Dengan langkanya pasokan minyak goreng ini membuat harga minyak goreng juga cukup tinggi tak sesuai dengan harga eceran tertinggi (HET) yang ditetapkan pemerintah.

Salah seorang pemilik warung di Desa Bola, Kecamatan Batauga Buton Selatan, Wajena mengatakan, sulitnya mendapatkan pasokan minyak goreng, meski ada harga minyak goreng yang saat ini didapat dengan harga Rp 22 ribu untuk kemasan satu liter yang biasanya hanya bernilai Rp16 ribu.

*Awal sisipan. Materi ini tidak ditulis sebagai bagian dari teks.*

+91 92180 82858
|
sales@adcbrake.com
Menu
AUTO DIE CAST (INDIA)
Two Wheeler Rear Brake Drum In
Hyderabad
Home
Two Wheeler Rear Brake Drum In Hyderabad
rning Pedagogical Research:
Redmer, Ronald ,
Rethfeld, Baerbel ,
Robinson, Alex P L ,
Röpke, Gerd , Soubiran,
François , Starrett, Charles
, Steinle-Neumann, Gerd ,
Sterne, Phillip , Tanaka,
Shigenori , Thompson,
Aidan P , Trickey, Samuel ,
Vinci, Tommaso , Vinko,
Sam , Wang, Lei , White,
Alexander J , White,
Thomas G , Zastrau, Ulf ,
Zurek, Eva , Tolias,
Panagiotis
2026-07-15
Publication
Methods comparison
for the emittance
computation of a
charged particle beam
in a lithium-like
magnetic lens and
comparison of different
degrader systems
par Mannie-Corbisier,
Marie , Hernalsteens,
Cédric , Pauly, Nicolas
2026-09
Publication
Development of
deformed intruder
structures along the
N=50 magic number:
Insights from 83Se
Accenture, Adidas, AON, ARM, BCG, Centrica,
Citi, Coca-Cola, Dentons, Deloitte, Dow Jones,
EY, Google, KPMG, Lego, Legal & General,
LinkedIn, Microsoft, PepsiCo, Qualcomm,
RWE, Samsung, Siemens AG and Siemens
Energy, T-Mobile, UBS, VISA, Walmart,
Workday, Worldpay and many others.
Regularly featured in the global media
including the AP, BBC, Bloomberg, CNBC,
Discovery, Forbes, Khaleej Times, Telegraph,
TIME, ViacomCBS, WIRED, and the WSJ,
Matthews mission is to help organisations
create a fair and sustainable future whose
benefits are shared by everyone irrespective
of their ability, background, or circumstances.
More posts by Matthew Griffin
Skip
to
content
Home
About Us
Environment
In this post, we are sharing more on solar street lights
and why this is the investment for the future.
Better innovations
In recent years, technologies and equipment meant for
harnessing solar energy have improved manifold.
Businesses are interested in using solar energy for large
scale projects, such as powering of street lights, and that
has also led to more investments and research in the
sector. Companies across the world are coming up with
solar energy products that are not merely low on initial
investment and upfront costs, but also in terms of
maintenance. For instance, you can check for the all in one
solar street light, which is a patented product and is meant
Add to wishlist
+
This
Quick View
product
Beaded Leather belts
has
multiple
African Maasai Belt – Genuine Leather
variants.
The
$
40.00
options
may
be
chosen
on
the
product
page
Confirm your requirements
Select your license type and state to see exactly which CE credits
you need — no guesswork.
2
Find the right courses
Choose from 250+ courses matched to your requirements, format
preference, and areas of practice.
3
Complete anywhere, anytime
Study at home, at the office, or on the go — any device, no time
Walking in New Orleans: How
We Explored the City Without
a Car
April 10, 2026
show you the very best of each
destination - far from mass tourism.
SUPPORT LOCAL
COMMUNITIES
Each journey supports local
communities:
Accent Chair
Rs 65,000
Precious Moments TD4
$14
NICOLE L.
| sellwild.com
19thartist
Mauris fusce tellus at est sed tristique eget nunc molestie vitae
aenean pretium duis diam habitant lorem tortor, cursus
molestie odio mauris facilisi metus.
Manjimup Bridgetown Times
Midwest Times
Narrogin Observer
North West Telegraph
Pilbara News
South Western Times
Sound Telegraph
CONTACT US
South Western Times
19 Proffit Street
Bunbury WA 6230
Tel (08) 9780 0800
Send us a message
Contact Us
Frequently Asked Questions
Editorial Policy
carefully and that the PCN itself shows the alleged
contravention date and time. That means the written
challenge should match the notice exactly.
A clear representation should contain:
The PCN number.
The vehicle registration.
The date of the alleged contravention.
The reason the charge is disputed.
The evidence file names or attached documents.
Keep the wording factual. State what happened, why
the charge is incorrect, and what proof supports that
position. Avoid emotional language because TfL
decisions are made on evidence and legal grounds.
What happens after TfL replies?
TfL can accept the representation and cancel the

Baca Juga: Polres dan Pemkot Baubau Sidak Minyak Goreng, Ditemukan 1000 Dus di Gudang

"Minyak goreng saat ini sangat langka di pasaran apalagi minyak goreng merek Bimoli. Untuk sekarang tidak selalu ketika kita berbelanja ke pasokannya ada. Kadang harus belanja ke Kota Baubau dengan harga yang lebih mahal," katanya, Jumat (25/2/2022).